From the latter province we proceed southward to the kingdom of Astracan. This country reaches from forty-three and a half degrees north latitude (in a most delightful climate) to near fifty, including about as many degrees of longitude as of latitude. It is bounded on one side by the Caspian Sea, and on the other by the mountains of Circassia, projecting beyond the Caspian, along mount Caucasus. It is watered by the great river Wolga, the Jaick, and several other lesser streams, between which, according to Mr. Perry, the English engineer, canals might be cut, that would serve as reservoirs to receive the overflowing of the waters; and by that means answer the same purposes as the canals of the Nile, and make the soil more fruitful: but to the right and left of the Wolga and Jaick, this fine country was inhabited, or rather infested, by Tartars, who never apply themselves to agriculture, but have always lived as strangers and sojourners upon the face of the earth.
The above named engineer, Perry, who was employed by Peter the Great in these parts, found a vast track of land covered with pasture, leguminous plants, cherry and almond trees, and large flocks of wild sheep, who fed in these solitary places, and whose flesh was excellent. The inhabitants of these countries must be conquered and civilized, in order to second the efforts of nature, who has been forced in the climate of Petersburg.
The kingdom of Astracan is a part of the ancient Capshak, conquered by Gengis-Khan, and afterwards by Tamerlane, whose dominion extended as far as Moscow. The czar, John Basilides, grandson of John Basilowitz, and the greatest conqueror of all the Russian princes, delivered his country from the Tartarian yoke, in the sixteenth century, and added the kingdom of Astracan to his other conquests, in 1554.
Astracan is the boundary of Asia and Europe, and is so situated as to be able to carry on a trade with both; as merchandizes may be conveyed from the Caspian Sea, up to this town, by means of the Wolga. This was one of the grand schemes of Peter the Great, and has been partly carried into execution. An entire suburb of Astracan is inhabited by Indians.

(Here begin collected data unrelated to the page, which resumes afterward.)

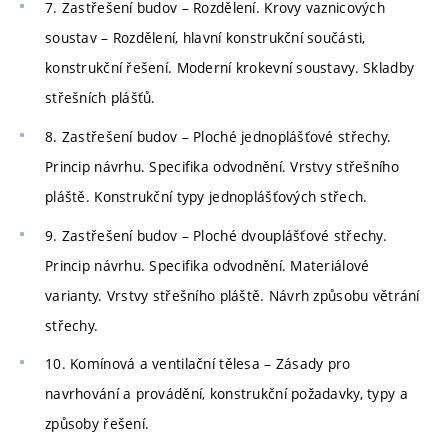
7. Zastřešení budov – Rozdělení. Krovy vaznicových
soustav – Rozdělení, hlavní konstrukční součásti,
konstrukční řešení. Moderní krokevní soustavy. Skladby
střešních plášťů.
8. Zastřešení budov – Ploché jednoplášťové střechy.
Princip návrhu. Specifika odvodnění. Vrstvy střešního
pláště. Konstrukční typy jednoplášťových střech.
9. Zastřešení budov – Ploché dvouplášťové střechy.
Princip návrhu. Specifika odvodnění. Materiálové
varianty. Vrstvy střešního pláště. Návrh způsobu větrání
střechy.
10. Komínová a ventilační tělesa – Zásady pro
navrhování a provádění, konstrukční požadavky, typy a
způsoby řešení.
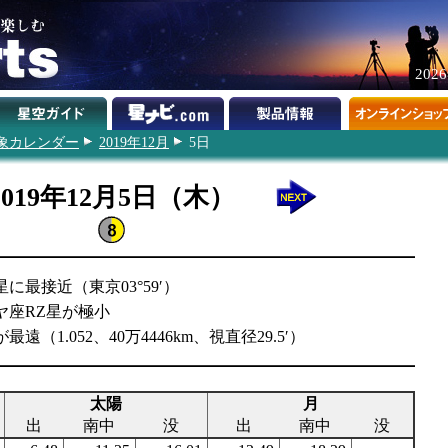
202
象カレンダー
2019年12月
5日
2019年12月5日（木）
星に最接近（東京03°59′）
ヤ座RZ星が極小
遠（1.052、40万4446km、視直径29.5′）
太陽
月
出
南中
没
出
南中
没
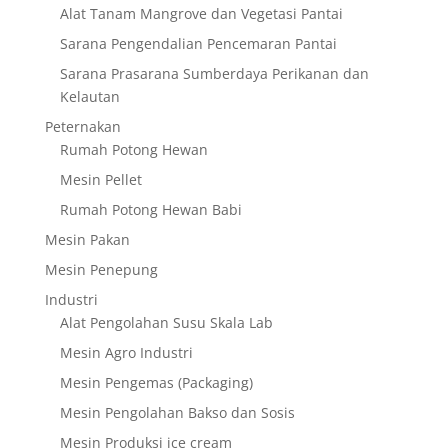
Alat Tanam Mangrove dan Vegetasi Pantai
Sarana Pengendalian Pencemaran Pantai
Sarana Prasarana Sumberdaya Perikanan dan
Kelautan
Peternakan
Rumah Potong Hewan
Mesin Pellet
Rumah Potong Hewan Babi
Mesin Pakan
Mesin Penepung
Industri
Alat Pengolahan Susu Skala Lab
Mesin Agro Industri
Mesin Pengemas (Packaging)
Mesin Pengolahan Bakso dan Sosis
Mesin Produksi ice cream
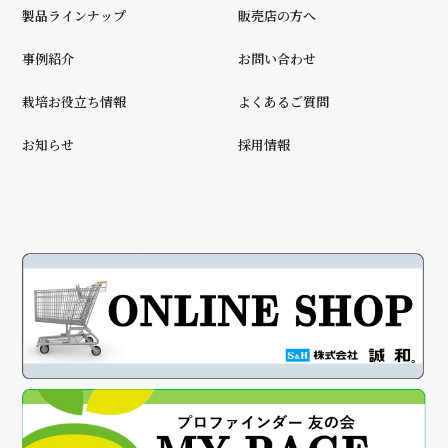
製品ラインナップ
販売店の方へ
事例紹介
お問い合わせ
栽培お役立ち情報
よくあるご質問
お知らせ
採用情報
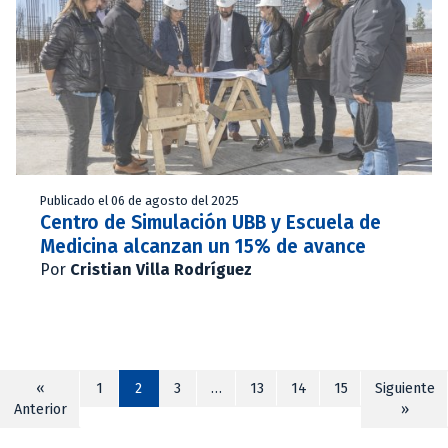
Publicado el 06 de agosto del 2025
Centro de Simulación UBB y Escuela de
Medicina alcanzan un 15% de avance
Por
Cristian Villa Rodríguez
«
1
2
3
…
13
14
15
Siguiente
Anterior
»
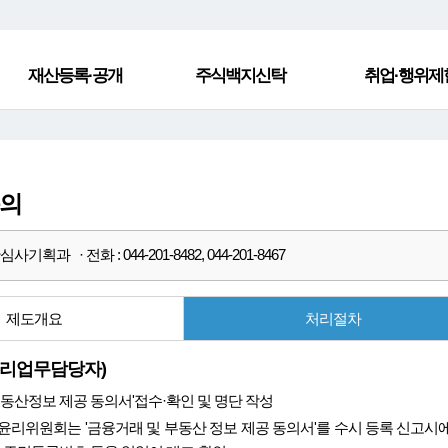
재산등록·공개
주식백지신탁
취업·행위제
동의
사기획과 · 전화 : 044-201-8482, 044-201-8467
제도개요
처리절차
리업무담당자)
부동산정보 제공 동의서'접수·확인 및 명단 작성
윤리위원회는 '금융거래 및 부동산 정보 제공 동의서'를 수시 등록 신고시에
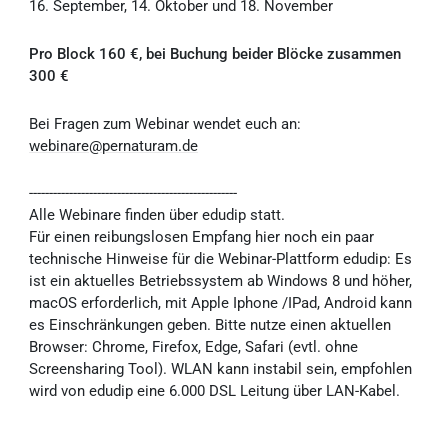
16. September, 14. Oktober und 18. November
Pro Block 160 €, bei Buchung beider Blöcke zusammen
300 €
Bei Fragen zum Webinar wendet euch an:
webinare@pernaturam.de
----------------------------------------------------
Alle Webinare finden über edudip statt.
Für einen reibungslosen Empfang hier noch ein paar
technische Hinweise für die Webinar-Plattform edudip: Es
ist ein aktuelles Betriebssystem ab Windows 8 und höher,
macOS erforderlich, mit Apple Iphone /IPad, Android kann
es Einschränkungen geben. Bitte nutze einen aktuellen
Browser: Chrome, Firefox, Edge, Safari (evtl. ohne
Screensharing Tool). WLAN kann instabil sein, empfohlen
wird von edudip eine 6.000 DSL Leitung über LAN-Kabel.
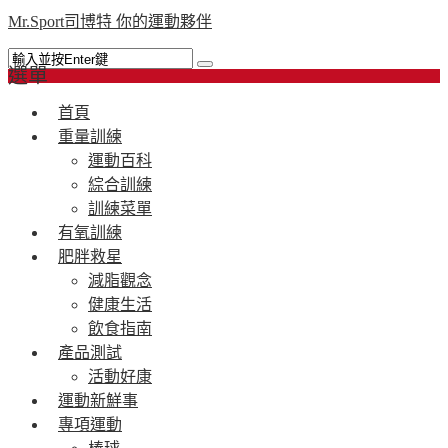
Mr.Sport司博特 你的運動夥伴
選單
首頁
重量訓練
運動百科
綜合訓練
訓練菜單
有氧訓練
肥胖救星
減脂觀念
健康生活
飲食指南
產品測試
活動好康
運動新鮮事
專項運動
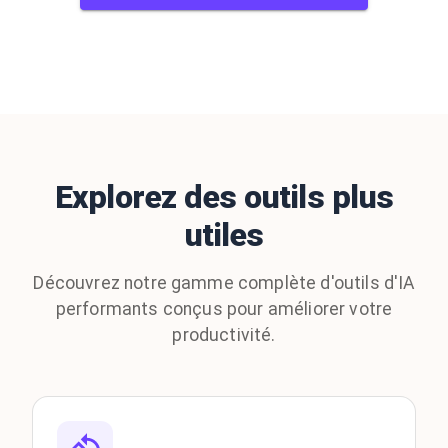
Explorez des outils plus
utiles
Découvrez notre gamme complète d'outils d'IA
performants conçus pour améliorer votre
productivité.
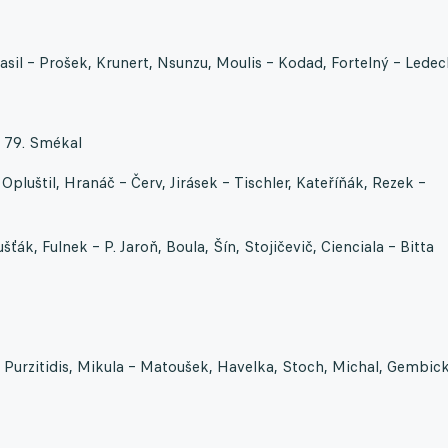
sil – Prošek, Krunert, Nsunzu, Moulis – Kodad, Fortelný – Lede
 a 79. Smékal
pluštil, Hranáč – Červ, Jirásek – Tischler, Kateříňák, Rezek –
ťák, Fulnek – P. Jaroň, Boula, Šín, Stojičevič, Cienciala – Bitta
, Purzitidis, Mikula – Matoušek, Havelka, Stoch, Michal, Gembic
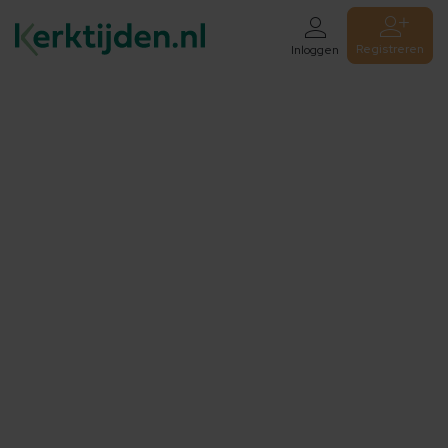
Registreren
Inloggen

To the south-east of the kingdom of Astracan, is a small country, newly planted, called Oremburg. The town of this name was built in the year 1734, on the banks of the river Jaick. This province is thick covered with hills, that are parts of Mount Caucasus. The passes in these mountains, and of the rivers that run down from them, are defended by forts raised at equal distances. In this region, formerly uninhabited, the Persians come at present, to hide from the rapacity of robbers, such of their effects as have escaped the fury of the civil wars. The city of Oremburg is become the asylum of the Persians and their riches, and is grown considerable by their calamities. The natives of Great Bukari come hither to trade, so that it is become the mart of Asia.